(RECORDS SUPPLIED Opens)

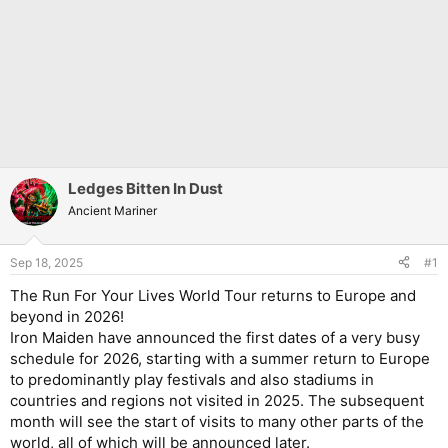
Ledges Bitten In Dust
Ancient Mariner
Sep 18, 2025
#1
The Run For Your Lives World Tour returns to Europe and
beyond in 2026!
Iron Maiden have announced the first dates of a very busy
schedule for 2026, starting with a summer return to Europe
to predominantly play festivals and also stadiums in
countries and regions not visited in 2025. The subsequent
month will see the start of visits to many other parts of the
world, all of which will be announced later.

(RECORDS SUPPLIED Closes)

DIRECTIVE — Put the lines above into a numbered list, skipping any blank ones. Leave the pictures out of your answer.

YOUR SOLUTION —
1. Ledges Bitten In Dust
2. Ancient Mariner
3. Sep 18, 2025
4. #1
5. The Run For Your Lives World Tour returns to Europe and
6. beyond in 2026!
7. Iron Maiden have announced the first dates of a very busy
8. schedule for 2026, starting with a summer return to Europe
9. to predominantly play festivals and also stadiums in
10. countries and regions not visited in 2025. The subsequent
11. month will see the start of visits to many other parts of the
12. world, all of which will be announced later.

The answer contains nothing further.